DD10 is a talented musician, she plays cello, piano and sings. She has such huge potential and is desperate to follow in big (NT) sister's footsteps and go to one of the college Junior Departments then on to Specialist Music School. She absolutely has the ability, but we are having serious issues in lessons and with practice that will prevent her from going much further if we can't find a way through.
In lessons, when she is not happy about something she is being asked to do, she slumps, drops her head, won't make eye contact or talk and if she does talk, mumbles in a totally incomprehensible way. It's really hard to get her to re-engage. On Saturday, her poor cello teacher ended up in tears because she so desperately wants to be able to help her and doesn't know what to do.

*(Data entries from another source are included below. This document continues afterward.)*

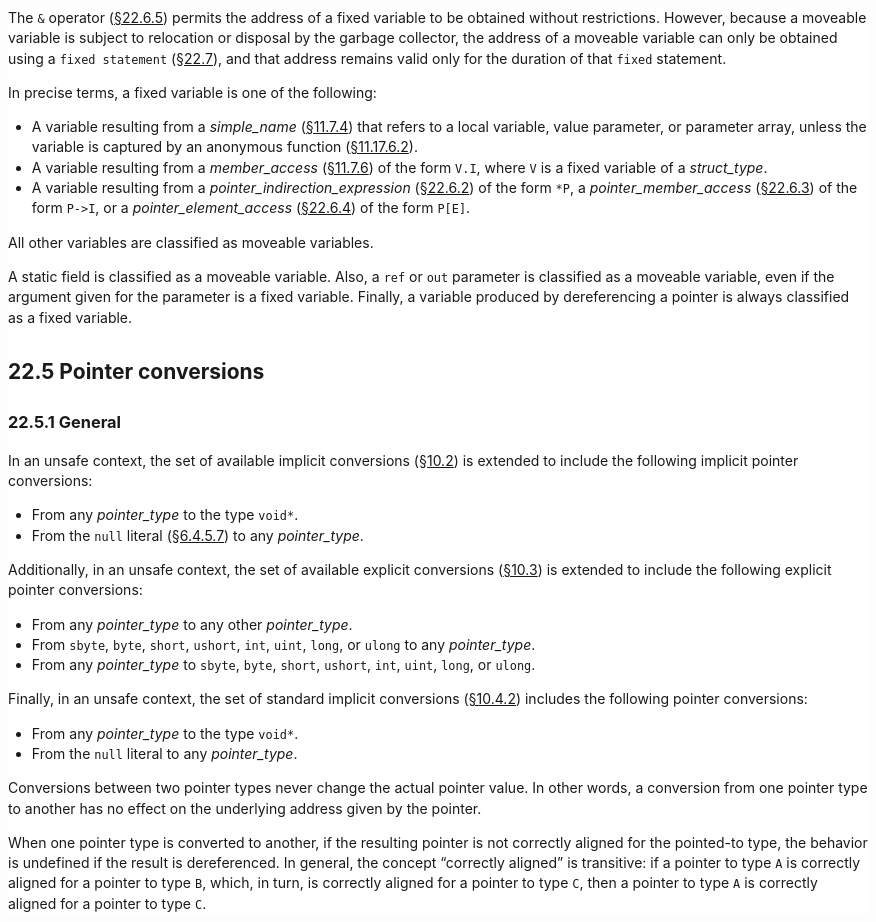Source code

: The `&` operator ([§22.6.5](unsafe-code.md#2265-the-address-of-operator)) permits the address of a fixed variable to be obtained without restrictions. However, because a moveable variable is subject to relocation or disposal by the garbage collector, the address of a moveable variable can only be obtained using a `fixed statement` ([§22.7](unsafe-code.md#227-the-fixed-statement)), and that address remains valid only for the duration of that `fixed` statement.

In precise terms, a fixed variable is one of the following:

- A variable resulting from a *simple_name* ([§11.7.4](expressions.md#1174-simple-names)) that refers to a local variable, value parameter, or parameter array, unless the variable is captured by an anonymous function ([§11.17.6.2](expressions.md#111762-captured-outer-variables)).
- A variable resulting from a *member_access* ([§11.7.6](expressions.md#1176-member-access)) of the form `V.I`, where `V` is a fixed variable of a *struct_type*.
- A variable resulting from a *pointer_indirection_expression* ([§22.6.2](unsafe-code.md#2262-pointer-indirection)) of the form `*P`, a *pointer_member_access* ([§22.6.3](unsafe-code.md#2263-pointer-member-access)) of the form `P->I`, or a *pointer_element_access* ([§22.6.4](unsafe-code.md#2264-pointer-element-access)) of the form `P[E]`.

All other variables are classified as moveable variables.

A static field is classified as a moveable variable. Also, a `ref` or `out` parameter is classified as a moveable variable, even if the argument given for the parameter is a fixed variable. Finally, a variable produced by dereferencing a pointer is always classified as a fixed variable.

## 22.5 Pointer conversions

### 22.5.1 General

In an unsafe context, the set of available implicit conversions ([§10.2](conversions.md#102-implicit-conversions)) is extended to include the following implicit pointer conversions:

- From any *pointer_type* to the type `void*`.
- From the `null` literal ([§6.4.5.7](lexical-structure.md#6457-the-null-literal)) to any *pointer_type*.

Additionally, in an unsafe context, the set of available explicit conversions ([§10.3](conversions.md#103-explicit-conversions)) is extended to include the following explicit pointer conversions:

- From any *pointer_type* to any other *pointer_type*.
- From `sbyte`, `byte`, `short`, `ushort`, `int`, `uint`, `long`, or `ulong` to any *pointer_type*.
- From any *pointer_type* to `sbyte`, `byte`, `short`, `ushort`, `int`, `uint`, `long`, or `ulong`.

Finally, in an unsafe context, the set of standard implicit conversions ([§10.4.2](conversions.md#1042-standard-implicit-conversions)) includes the following pointer conversions:

- From any *pointer_type* to the type `void*`.
- From the `null` literal to any *pointer_type*.

Conversions between two pointer types never change the actual pointer value. In other words, a conversion from one pointer type to another has no effect on the underlying address given by the pointer.

When one pointer type is converted to another, if the resulting pointer is not correctly aligned for the pointed-to type, the behavior is undefined if the result is dereferenced. In general, the concept “correctly aligned” is transitive: if a pointer to type `A` is correctly aligned for a pointer to type `B`, which, in turn, is correctly aligned for a pointer to type `C`, then a pointer to type `A` is correctly aligned for a pointer to type `C`.
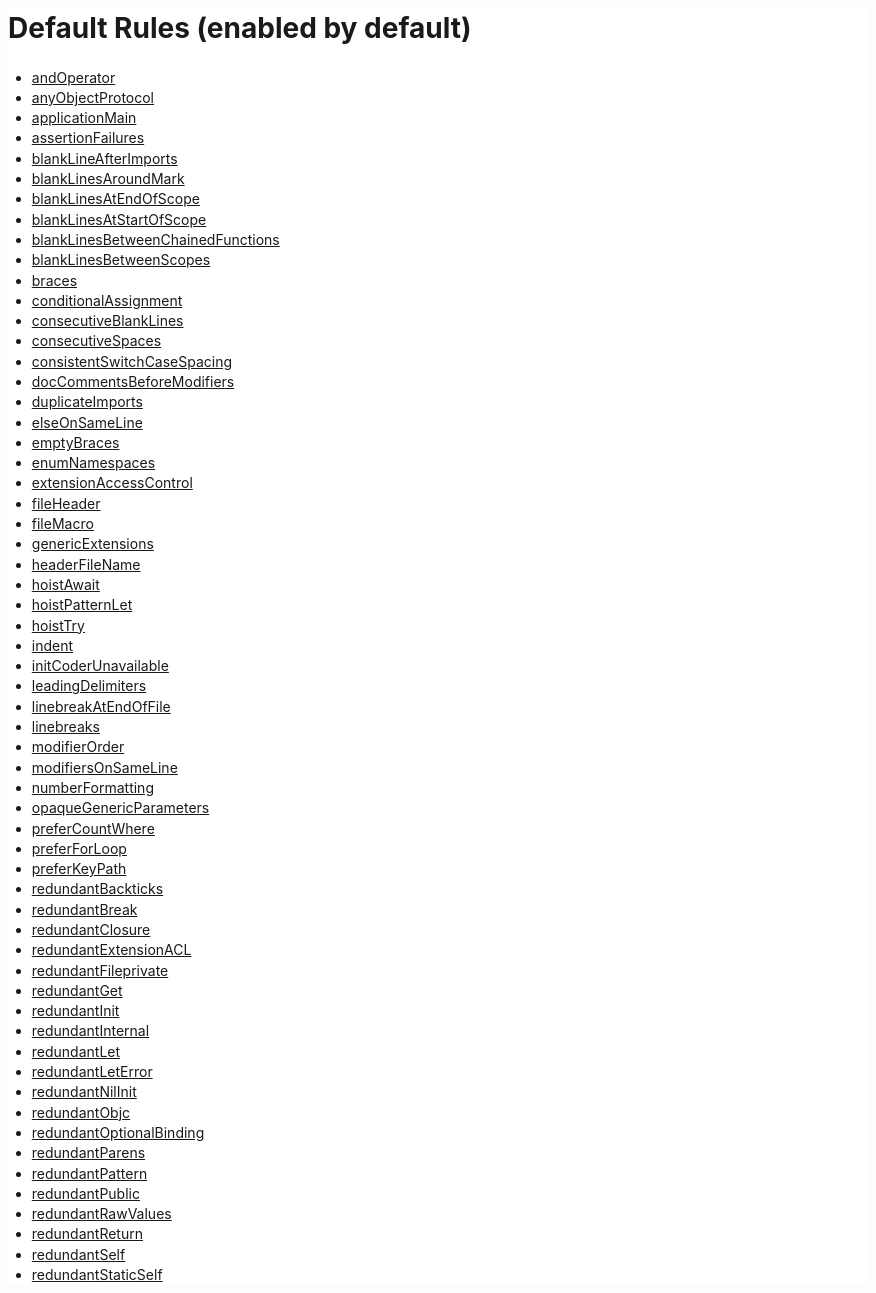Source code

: # Default Rules (enabled by default)

* [andOperator](#andOperator)
* [anyObjectProtocol](#anyObjectProtocol)
* [applicationMain](#applicationMain)
* [assertionFailures](#assertionFailures)
* [blankLineAfterImports](#blankLineAfterImports)
* [blankLinesAroundMark](#blankLinesAroundMark)
* [blankLinesAtEndOfScope](#blankLinesAtEndOfScope)
* [blankLinesAtStartOfScope](#blankLinesAtStartOfScope)
* [blankLinesBetweenChainedFunctions](#blankLinesBetweenChainedFunctions)
* [blankLinesBetweenScopes](#blankLinesBetweenScopes)
* [braces](#braces)
* [conditionalAssignment](#conditionalAssignment)
* [consecutiveBlankLines](#consecutiveBlankLines)
* [consecutiveSpaces](#consecutiveSpaces)
* [consistentSwitchCaseSpacing](#consistentSwitchCaseSpacing)
* [docCommentsBeforeModifiers](#docCommentsBeforeModifiers)
* [duplicateImports](#duplicateImports)
* [elseOnSameLine](#elseOnSameLine)
* [emptyBraces](#emptyBraces)
* [enumNamespaces](#enumNamespaces)
* [extensionAccessControl](#extensionAccessControl)
* [fileHeader](#fileHeader)
* [fileMacro](#fileMacro)
* [genericExtensions](#genericExtensions)
* [headerFileName](#headerFileName)
* [hoistAwait](#hoistAwait)
* [hoistPatternLet](#hoistPatternLet)
* [hoistTry](#hoistTry)
* [indent](#indent)
* [initCoderUnavailable](#initCoderUnavailable)
* [leadingDelimiters](#leadingDelimiters)
* [linebreakAtEndOfFile](#linebreakAtEndOfFile)
* [linebreaks](#linebreaks)
* [modifierOrder](#modifierOrder)
* [modifiersOnSameLine](#modifiersOnSameLine)
* [numberFormatting](#numberFormatting)
* [opaqueGenericParameters](#opaqueGenericParameters)
* [preferCountWhere](#preferCountWhere)
* [preferForLoop](#preferForLoop)
* [preferKeyPath](#preferKeyPath)
* [redundantBackticks](#redundantBackticks)
* [redundantBreak](#redundantBreak)
* [redundantClosure](#redundantClosure)
* [redundantExtensionACL](#redundantExtensionACL)
* [redundantFileprivate](#redundantFileprivate)
* [redundantGet](#redundantGet)
* [redundantInit](#redundantInit)
* [redundantInternal](#redundantInternal)
* [redundantLet](#redundantLet)
* [redundantLetError](#redundantLetError)
* [redundantNilInit](#redundantNilInit)
* [redundantObjc](#redundantObjc)
* [redundantOptionalBinding](#redundantOptionalBinding)
* [redundantParens](#redundantParens)
* [redundantPattern](#redundantPattern)
* [redundantPublic](#redundantPublic)
* [redundantRawValues](#redundantRawValues)
* [redundantReturn](#redundantReturn)
* [redundantSelf](#redundantSelf)
* [redundantStaticSelf](#redundantStaticSelf)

At home, practice is a battle ground. She wants me in the room, but if I say anything corrective it is taken as criticism and she explodes. If I say anything positive/encouraging, I'm lying. If I say nothing at all, that is equally wrong. She refuses repetition (kind of necessary!).
Examples of triggers/ touch points:
She is so very sensitive to any kind of 'criticism', no matter how it is delivered. And she is her own worst critic. I tried writing a social story covering how when you are learning music, you won't get everything right first time, that's why you need to practice, teachers are there to help blah blah blah. She completely blew up because 'I would never say those things. I hate your stories. They annoy me'.
I'm not being pushy. If she want's to stop that's totally fine (and in many ways would be a huge relief). But she genuinely desperately wants to do it and has so much potential.
Her teachers have varying levels of experience with this sort of thing, I guess I'm looking for advice and ways for all of us to help her.
Thanks in advance.
Hi, is she able to improvise and play jazz or something similar instead of classical music? I wonder if she has her own special talent that is not necessarily going by the book but something with greater freedom and where there is less comparison with a sibling. There is a series called Micro Jazz by Christopher Norton, you could show her on youtube and see if she would like it. Some teachers are willing to do this.
I freestyled myself through several piano grades as a child without the teacher noticing I wasn't reading the music. I used to listen to my sister play hers then learn it in my head. I got caught out when we started getting different assignments and I no longer had the audio lead from my sister's half of the lesson. Still, 40 years on, I still play a bit and my sister doesn't.